--- RECORDS Enclosed Below ---
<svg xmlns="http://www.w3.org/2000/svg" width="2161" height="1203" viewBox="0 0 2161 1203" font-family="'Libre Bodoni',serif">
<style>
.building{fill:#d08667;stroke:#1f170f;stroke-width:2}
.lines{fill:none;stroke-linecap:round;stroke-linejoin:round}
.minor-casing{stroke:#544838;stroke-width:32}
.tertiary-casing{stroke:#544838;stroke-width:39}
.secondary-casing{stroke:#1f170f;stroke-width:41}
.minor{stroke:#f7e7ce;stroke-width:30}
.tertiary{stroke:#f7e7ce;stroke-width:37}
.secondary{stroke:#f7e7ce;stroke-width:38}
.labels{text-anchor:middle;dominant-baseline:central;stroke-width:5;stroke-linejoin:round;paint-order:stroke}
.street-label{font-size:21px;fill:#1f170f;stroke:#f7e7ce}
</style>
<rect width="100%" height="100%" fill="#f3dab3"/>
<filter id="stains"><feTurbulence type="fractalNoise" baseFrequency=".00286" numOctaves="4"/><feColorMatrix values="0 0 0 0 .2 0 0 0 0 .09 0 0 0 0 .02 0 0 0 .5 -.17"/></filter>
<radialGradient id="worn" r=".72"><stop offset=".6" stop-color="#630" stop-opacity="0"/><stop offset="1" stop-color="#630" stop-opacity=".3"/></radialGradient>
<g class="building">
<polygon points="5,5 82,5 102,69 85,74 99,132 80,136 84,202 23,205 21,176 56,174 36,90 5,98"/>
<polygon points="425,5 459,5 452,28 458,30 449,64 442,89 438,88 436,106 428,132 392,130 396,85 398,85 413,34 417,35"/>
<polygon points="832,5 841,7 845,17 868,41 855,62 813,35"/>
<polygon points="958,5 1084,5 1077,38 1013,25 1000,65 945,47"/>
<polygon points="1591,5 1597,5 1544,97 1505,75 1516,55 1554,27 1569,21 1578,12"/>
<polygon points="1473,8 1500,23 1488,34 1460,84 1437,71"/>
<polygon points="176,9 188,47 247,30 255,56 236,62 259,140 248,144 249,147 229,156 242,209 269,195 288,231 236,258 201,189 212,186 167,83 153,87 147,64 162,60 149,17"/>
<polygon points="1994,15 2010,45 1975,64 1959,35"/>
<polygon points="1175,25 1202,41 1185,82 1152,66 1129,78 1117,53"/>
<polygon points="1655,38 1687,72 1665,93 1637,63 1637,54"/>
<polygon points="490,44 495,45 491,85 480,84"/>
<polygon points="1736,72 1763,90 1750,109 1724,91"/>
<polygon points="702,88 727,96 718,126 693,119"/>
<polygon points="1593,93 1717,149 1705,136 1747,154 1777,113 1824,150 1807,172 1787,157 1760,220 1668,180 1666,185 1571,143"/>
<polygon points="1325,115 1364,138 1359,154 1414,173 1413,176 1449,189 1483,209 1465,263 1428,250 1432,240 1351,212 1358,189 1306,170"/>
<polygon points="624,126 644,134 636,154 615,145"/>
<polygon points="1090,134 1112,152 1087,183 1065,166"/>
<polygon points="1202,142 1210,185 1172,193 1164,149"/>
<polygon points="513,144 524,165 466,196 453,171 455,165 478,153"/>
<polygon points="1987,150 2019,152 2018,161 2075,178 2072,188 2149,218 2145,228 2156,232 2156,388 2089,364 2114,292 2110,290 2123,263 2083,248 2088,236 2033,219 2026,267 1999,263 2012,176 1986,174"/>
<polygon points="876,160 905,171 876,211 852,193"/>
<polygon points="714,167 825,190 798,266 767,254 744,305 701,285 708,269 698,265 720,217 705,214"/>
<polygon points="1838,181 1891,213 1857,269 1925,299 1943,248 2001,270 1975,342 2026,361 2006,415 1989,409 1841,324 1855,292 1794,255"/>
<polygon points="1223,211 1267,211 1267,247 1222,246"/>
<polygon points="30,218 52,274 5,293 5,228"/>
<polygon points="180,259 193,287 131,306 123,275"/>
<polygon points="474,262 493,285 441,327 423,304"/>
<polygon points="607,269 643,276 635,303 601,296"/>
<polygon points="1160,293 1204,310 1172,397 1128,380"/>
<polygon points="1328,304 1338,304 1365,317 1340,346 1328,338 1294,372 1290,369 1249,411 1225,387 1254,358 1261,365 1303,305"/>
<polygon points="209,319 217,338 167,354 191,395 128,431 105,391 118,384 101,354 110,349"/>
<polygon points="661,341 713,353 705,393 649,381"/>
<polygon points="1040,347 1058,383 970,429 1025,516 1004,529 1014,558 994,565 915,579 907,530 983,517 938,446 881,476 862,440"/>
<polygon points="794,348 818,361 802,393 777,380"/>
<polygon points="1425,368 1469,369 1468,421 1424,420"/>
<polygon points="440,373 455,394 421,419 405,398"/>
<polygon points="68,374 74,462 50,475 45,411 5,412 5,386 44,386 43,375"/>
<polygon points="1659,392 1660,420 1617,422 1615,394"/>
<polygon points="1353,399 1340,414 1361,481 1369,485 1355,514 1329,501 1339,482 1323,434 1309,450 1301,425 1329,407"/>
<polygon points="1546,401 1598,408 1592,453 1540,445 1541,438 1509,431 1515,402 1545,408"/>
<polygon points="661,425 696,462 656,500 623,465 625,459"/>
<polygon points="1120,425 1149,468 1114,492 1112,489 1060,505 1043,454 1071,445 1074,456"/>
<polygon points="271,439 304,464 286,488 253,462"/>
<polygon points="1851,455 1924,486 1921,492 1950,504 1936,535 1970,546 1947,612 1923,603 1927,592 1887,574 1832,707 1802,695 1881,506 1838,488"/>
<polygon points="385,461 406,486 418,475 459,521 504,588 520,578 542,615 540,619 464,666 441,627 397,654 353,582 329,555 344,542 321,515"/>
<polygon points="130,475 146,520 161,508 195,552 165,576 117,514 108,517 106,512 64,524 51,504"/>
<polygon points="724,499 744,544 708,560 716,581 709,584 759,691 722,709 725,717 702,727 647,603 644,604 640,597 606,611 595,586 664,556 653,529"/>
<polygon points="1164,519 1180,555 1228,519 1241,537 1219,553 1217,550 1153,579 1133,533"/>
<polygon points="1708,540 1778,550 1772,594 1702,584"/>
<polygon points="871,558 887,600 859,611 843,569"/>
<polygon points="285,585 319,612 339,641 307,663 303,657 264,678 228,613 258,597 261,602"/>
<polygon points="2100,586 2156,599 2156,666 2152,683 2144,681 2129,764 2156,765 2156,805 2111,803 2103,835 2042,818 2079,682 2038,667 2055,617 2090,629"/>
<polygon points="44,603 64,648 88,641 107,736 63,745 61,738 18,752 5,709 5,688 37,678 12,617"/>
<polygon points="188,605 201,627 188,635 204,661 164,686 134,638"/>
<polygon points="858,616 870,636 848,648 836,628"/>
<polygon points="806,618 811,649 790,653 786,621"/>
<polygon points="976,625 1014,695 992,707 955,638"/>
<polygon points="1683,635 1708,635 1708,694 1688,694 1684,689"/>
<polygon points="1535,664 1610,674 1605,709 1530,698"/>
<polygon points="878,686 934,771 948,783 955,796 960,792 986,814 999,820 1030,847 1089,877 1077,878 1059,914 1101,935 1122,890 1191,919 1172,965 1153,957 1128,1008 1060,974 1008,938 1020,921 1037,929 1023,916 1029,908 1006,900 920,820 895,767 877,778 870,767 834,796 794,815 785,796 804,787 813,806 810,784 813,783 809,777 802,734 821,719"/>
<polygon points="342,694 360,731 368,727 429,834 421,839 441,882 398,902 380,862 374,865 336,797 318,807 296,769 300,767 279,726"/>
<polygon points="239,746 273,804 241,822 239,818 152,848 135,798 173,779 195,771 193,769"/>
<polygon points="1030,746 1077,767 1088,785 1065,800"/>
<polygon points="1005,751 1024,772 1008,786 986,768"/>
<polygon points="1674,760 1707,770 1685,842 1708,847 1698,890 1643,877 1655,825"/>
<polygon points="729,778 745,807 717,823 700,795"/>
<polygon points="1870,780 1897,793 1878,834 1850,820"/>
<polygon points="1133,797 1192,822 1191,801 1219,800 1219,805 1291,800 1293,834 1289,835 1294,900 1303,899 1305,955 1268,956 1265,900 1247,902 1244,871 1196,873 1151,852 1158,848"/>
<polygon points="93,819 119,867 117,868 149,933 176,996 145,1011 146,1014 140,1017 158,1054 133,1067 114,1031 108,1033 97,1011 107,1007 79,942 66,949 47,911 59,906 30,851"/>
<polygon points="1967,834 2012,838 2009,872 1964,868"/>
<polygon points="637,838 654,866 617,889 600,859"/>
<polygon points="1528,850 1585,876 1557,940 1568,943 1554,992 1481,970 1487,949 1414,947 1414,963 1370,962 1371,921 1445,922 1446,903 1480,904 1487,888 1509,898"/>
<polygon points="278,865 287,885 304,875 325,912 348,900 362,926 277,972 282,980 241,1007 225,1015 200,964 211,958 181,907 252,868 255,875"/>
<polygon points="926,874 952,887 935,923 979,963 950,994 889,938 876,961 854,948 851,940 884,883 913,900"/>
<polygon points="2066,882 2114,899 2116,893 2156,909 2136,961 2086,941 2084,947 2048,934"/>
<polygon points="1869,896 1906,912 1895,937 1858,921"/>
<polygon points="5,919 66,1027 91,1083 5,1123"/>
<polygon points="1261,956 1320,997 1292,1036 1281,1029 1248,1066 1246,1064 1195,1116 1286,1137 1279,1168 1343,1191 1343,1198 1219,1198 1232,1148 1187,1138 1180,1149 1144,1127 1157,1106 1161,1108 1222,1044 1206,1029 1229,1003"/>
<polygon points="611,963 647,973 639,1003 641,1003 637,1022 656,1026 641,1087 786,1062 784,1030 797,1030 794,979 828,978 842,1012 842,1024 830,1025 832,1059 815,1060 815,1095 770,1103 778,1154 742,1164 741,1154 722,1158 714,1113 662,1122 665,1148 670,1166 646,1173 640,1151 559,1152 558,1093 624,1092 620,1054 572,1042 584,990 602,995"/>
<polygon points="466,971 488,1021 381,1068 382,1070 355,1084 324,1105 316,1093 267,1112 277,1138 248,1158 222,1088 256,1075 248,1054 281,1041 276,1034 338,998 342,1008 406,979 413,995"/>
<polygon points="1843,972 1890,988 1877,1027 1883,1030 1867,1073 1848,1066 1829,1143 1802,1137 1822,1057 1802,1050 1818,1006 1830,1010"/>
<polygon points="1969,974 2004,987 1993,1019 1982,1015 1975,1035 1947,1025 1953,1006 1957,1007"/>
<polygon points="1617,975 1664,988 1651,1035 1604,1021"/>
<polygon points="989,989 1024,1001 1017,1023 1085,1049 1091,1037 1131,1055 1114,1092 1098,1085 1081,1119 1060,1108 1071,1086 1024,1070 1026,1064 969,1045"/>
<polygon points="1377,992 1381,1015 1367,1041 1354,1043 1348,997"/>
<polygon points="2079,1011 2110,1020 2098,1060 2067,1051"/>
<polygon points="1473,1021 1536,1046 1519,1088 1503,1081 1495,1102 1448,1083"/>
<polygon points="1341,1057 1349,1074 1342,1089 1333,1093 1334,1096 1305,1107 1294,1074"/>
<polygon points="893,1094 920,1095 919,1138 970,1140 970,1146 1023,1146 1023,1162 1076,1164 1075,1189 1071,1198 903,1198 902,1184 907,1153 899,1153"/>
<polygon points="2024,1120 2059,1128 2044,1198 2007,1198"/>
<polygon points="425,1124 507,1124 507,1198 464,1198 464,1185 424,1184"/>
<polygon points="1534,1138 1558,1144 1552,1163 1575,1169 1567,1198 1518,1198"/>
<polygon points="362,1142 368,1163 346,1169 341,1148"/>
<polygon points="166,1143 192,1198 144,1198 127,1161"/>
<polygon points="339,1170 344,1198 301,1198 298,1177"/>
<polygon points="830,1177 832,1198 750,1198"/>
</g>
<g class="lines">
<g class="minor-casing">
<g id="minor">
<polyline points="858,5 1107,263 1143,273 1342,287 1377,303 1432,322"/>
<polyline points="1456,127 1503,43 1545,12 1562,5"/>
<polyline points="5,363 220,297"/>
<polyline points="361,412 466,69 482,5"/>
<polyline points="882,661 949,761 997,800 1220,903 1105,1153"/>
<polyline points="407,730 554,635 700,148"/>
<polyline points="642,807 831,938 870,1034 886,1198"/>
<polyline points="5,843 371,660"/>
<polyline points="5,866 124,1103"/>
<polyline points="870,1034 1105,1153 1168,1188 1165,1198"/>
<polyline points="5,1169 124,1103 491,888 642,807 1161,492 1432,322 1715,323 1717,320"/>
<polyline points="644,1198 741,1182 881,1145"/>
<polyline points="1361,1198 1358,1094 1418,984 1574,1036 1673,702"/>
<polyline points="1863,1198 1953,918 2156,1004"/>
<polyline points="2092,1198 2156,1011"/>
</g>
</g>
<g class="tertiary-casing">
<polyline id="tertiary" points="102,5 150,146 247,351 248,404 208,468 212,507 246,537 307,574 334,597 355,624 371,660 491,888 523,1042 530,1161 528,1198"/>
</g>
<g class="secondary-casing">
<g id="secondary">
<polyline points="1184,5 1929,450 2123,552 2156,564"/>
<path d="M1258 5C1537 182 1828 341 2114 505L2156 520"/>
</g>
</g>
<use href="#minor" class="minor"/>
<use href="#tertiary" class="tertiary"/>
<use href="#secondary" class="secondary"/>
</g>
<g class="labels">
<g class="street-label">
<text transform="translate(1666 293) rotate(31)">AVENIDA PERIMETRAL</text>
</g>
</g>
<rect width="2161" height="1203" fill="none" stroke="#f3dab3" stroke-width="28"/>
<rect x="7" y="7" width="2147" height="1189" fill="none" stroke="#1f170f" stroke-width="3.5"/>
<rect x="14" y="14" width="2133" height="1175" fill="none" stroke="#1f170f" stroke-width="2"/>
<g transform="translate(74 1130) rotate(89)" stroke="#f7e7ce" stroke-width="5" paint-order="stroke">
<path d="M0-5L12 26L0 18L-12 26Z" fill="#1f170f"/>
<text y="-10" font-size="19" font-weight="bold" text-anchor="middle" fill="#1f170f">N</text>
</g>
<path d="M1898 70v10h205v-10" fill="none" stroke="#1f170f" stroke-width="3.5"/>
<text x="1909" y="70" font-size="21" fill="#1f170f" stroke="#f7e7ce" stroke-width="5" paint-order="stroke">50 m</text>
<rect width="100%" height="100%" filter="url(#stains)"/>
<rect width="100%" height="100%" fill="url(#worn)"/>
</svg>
--- End of Enclosed RECORDS ---
▸ **WHAT THE TASK ASKS**: In the listing, find every line with the word "lines" and return it.

▸ **EXERCISE ANSWER**:
.lines{fill:none;stroke-linecap:round;stroke-linejoin:round}
<g class="lines">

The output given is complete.